Это тоже была дежурная претензия, потому что ей вовсе не хотелось, чтобы Громов что-нибудь рассказывал. Более того, она боялась, что он начнет рассказывать. Этот рассказ мог пробить ее скорлупу, разворошить кокон, в котором она жила. Но расспросы о том, как там, на войне, входили в ритуал — ритуалами давно уже обходились тут все, от государственных мужей до васек. Потом, два-три века спустя, следование ритуалам можно было изобразить как подвиг. Отцу в разговоре с сыном полагалось сказать «Служи, сынок!» и добавить, что и сам он в свое время преодолевал тяготы и лишения воинской службы; сыну полагалось сказать «Служу, батя» — и потеплеть суровыми глазами. Матери полагалось пригорюниться.
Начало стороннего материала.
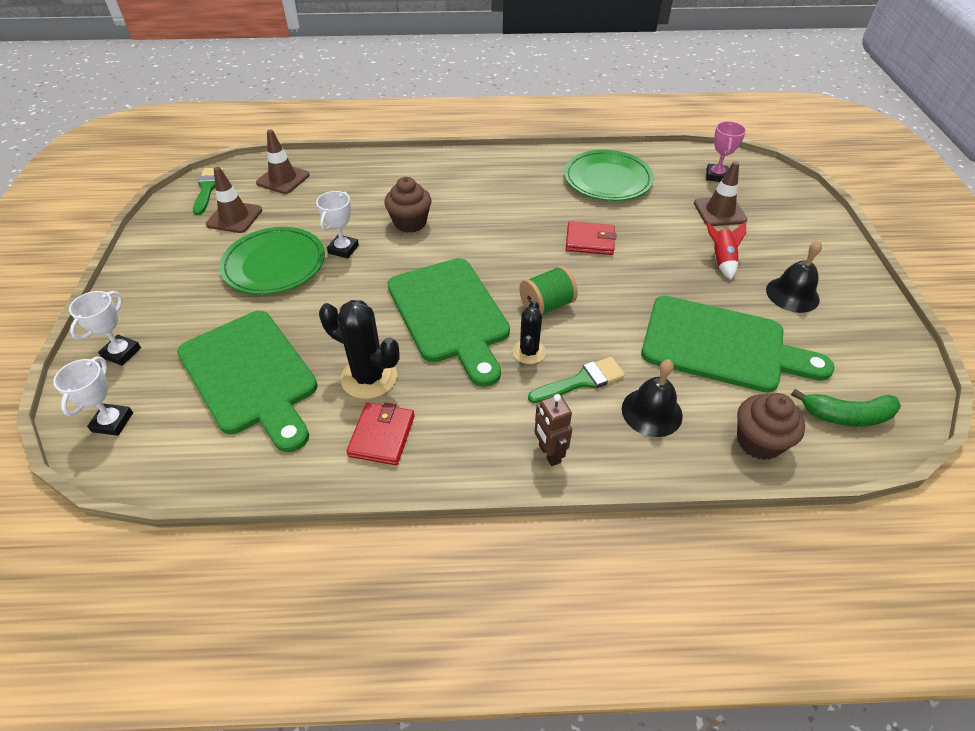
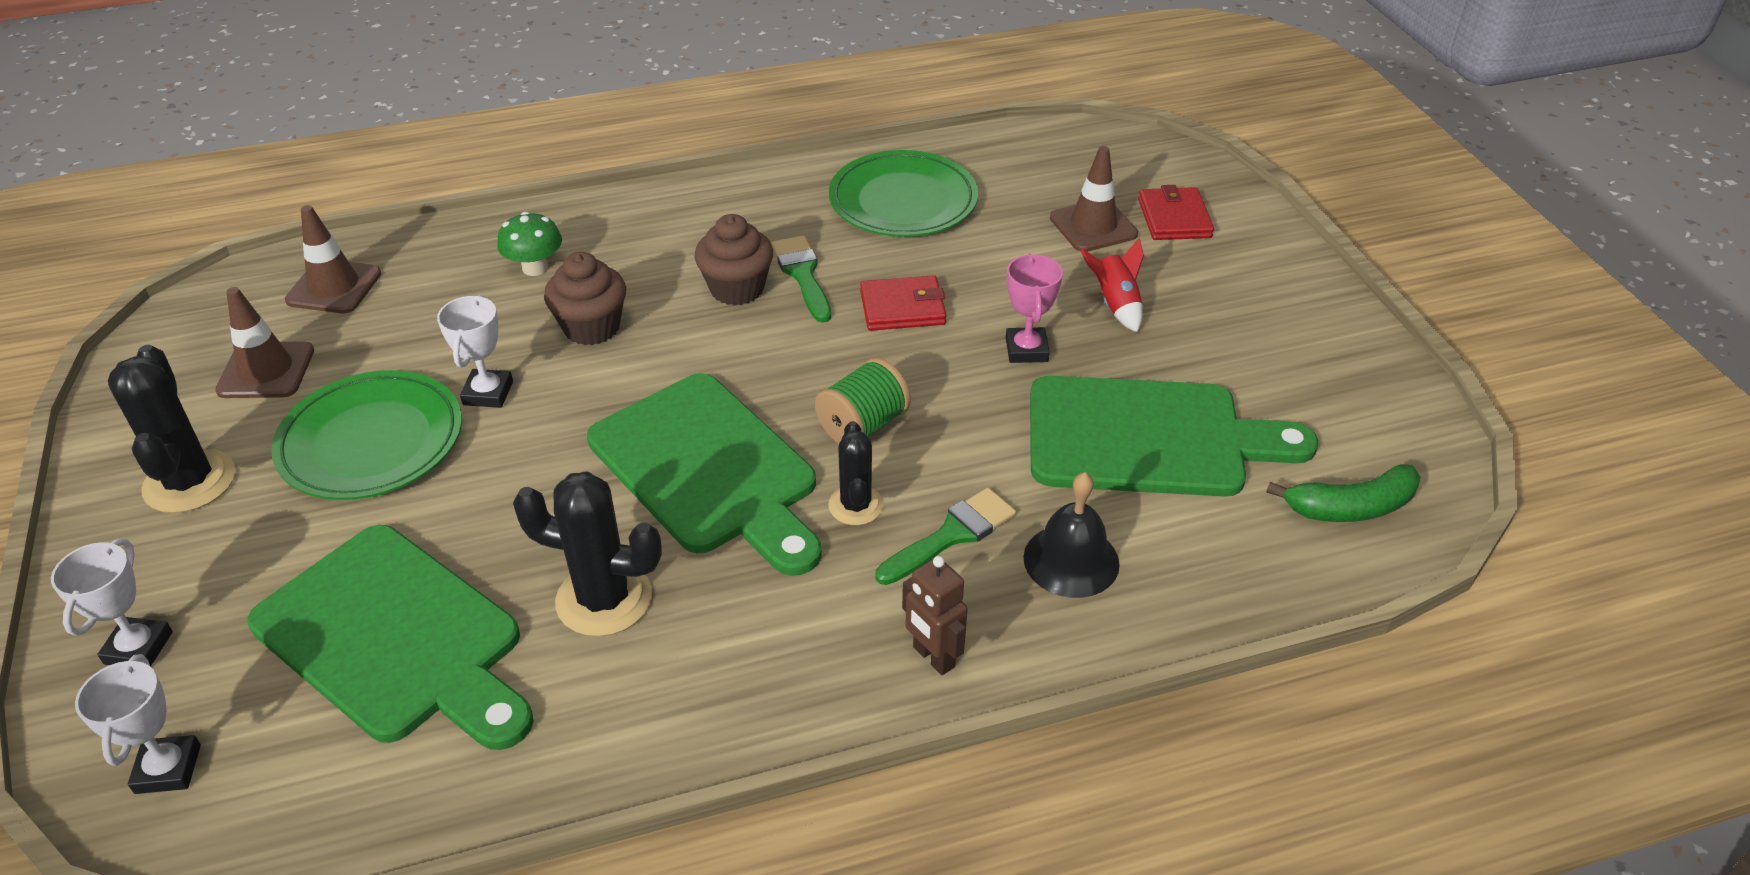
camera: 15 degrees left, 5 degrees down
(177, 269) = (189, 482): none -> black cactus
(208, 188) = (195, 327): green brush -> green brush (803, 275)
(382, 436) = (656, 688): red wallet -> red wallet (1174, 218)
(390, 185) = (535, 268): none -> green mushroom
(716, 176) = (1073, 168): pink trophy -> pink trophy (1026, 350)
(759, 441) = (1237, 571): brown cupcake -> brown cupcake (737, 289)
(792, 294) = (1233, 339): black bell -> none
— Да чего рассказывать, — ответил Громов. — Ничего не происходит почти. Гарнизон и есть гарнизон.
— Кормят хоть нормально? — спросила мать.
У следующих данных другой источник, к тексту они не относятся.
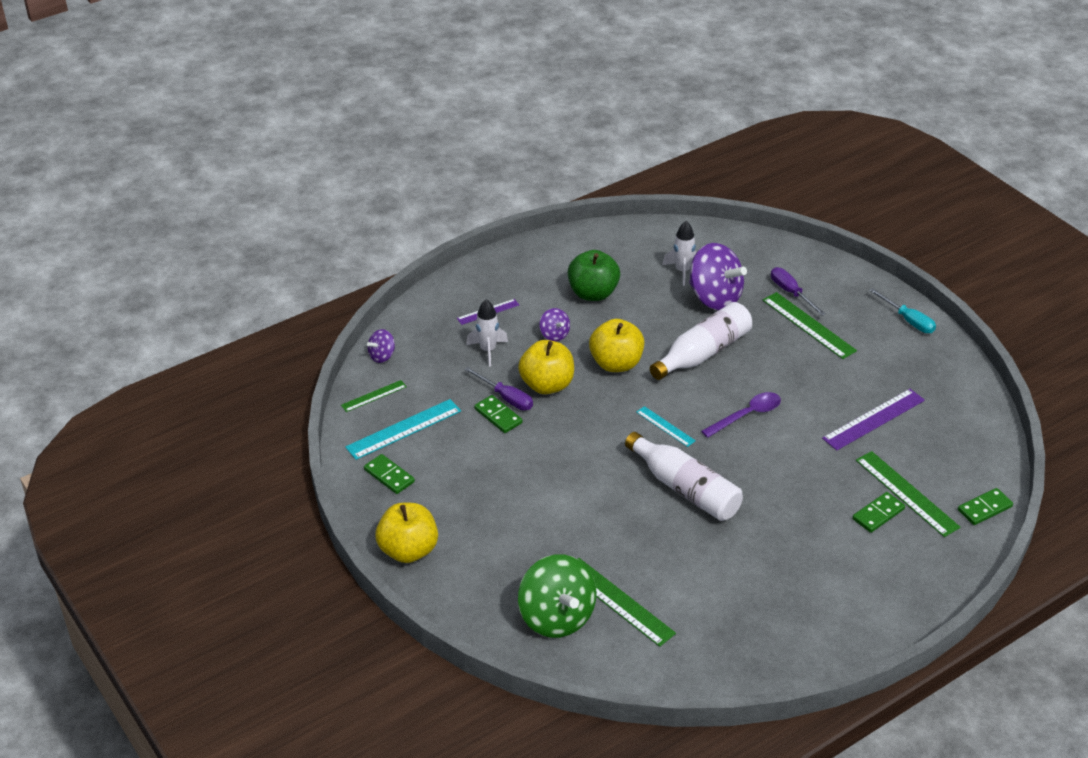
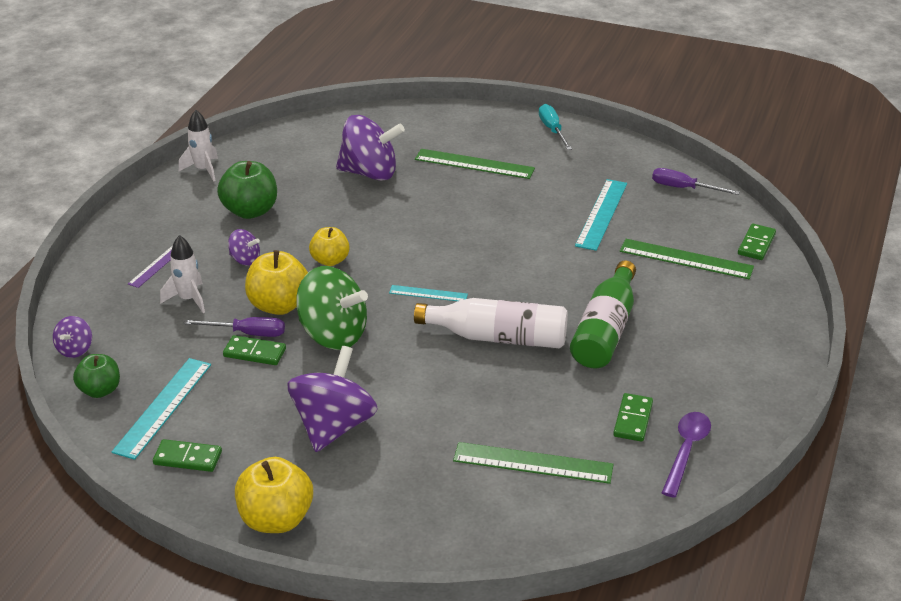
camera: 35 degrees left, 5 degrees down
(374, 396) = (100, 390): green ruler -> green apple
(503, 501) = (333, 426): none -> purple spinning top
(556, 617) = (488, 506): green spinning top -> green spinning top (333, 335)
(616, 363) = (330, 260): yellow apple -> yellow apple, size x0.65
(682, 271) = (319, 163): white rocket -> white rocket (203, 170)
(703, 353) = (403, 220): white bottle -> none
(747, 415) = (492, 254): purple spoon -> purple spoon (686, 451)
(775, 523) = (605, 330): none -> green bottle
(791, 293) = (434, 145): purple screwdriver -> purple screwdriver (683, 188)
(873, 419) = (601, 214): purple ruler -> turquoise ruler
(878, 514) = (680, 285): green domino -> green domino (633, 419)
(908, 320) = (552, 130): turquoise screwdriver -> turquoise screwdriver turned 120 degrees counterclockwise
— Ну видишь, я даже пополнел.
— Ничего ты не пополнел. Как был шкелет, так и остался. — «Шкелет» было бабушкино слово; при упоминании о бабушке полагалось тихо прослезиться. — Почему ты пишешь так редко?
— Мам, когда будет о чем, я сразу напишу.
— Ты знаешь, что Шелапутина развелась? — Шелапутина училась когда-то с Громовым в одном классе. Убей Бог, Громов не помнил, как она выглядела.
— Серьезно? — переспросил он.
— Да, да. И уехала.
— Куда?
— Не знаю. Мне ее мать рассказала, мы встретились в троллейбусе.
— А что, они тоже теперь здесь? Они же там у нас жили, в том районе, где раньше…
— Нет, нет. Родители переехали. Почти все родители из вашего класса переехали сюда. Дети почти все в центре, а родители сюда.
— Почему?
— Ну, чисто, зелено. Район хороший.
— Инфраструктура, — с важностью сказал отец.
— Магазины все рядом, — сказала мать. — Поликлиника хорошая.
Громов не знал, о чем еще спросить. Еще немного, и он спросил бы о погоде. Мать сказала бы, что погода хорошая.
— Если завтра регистрация, я сегодня схожу в комендатуру, — сказал Громов.
— Сходи, сходи, — кивнул отец.
Громов встал из-за стола и хотел помыть посуду, но мать не дала, с преувеличенной энергией тут же взявшись за мытье. Громов поймал себя на том, что чувствует себя как в компьютерной игре, квесте, где надо в каждой определенной комнате сделать что-то одно — а потом можно идти дальше, хотя можно и задержаться в этой комнате до бесконечности. Задание выполнено, и что будут говорить нарисованные фигурки — давно известно. Они тебя не гонят, оставайся, сколько влезет, — но ты больше ни за чем тут не нужен, да и сами они не нужны. Можно подойти к любой, задать вопрос, услышать ответ. Все, что полагалось сделать в этой кухне, Громов уже сделал. Можно было поговорить с отцом, можно с матерью, но и они, казалось, с молчаливым укором ждали, что он перейдет на следующий уровень.
Мать вышла проводить его в прихожую. Эта квартира была один в один похожа на прежнюю, но гораздо жальче, обшарпанней; зеркало затуманилось, поплыло.
— Расчеши головушку, — ласково сказала мать.
Господи, что расчесывать, что еще за головушка! Он был ротный командир, боевой офицер, схоронивший многих товарищей, поднимавший роту в бой, выдерживавший мат начальства, дебоши казаков, лень и тупость подчиненных; он несколько раз едва не погиб, забыл, что значит спать на чистом белье, сутками, случалось, ничего не ел, кроме неугрызаемого ржаного сухаря, — и мать обращалась к нему с той же фразой, какой провожала его когда-то в школу; может, когда-то она имела какой-то смысл, — что ему было теперь расчесывать, стриженному почти под ноль, как полагалось в русской армии?! Вероятно, ему следовало умилиться, — но, к ужасу своему, он ничего не почувствовал, кроме глухого раздражения.
— Осторожненько, — сказала мать ему вслед.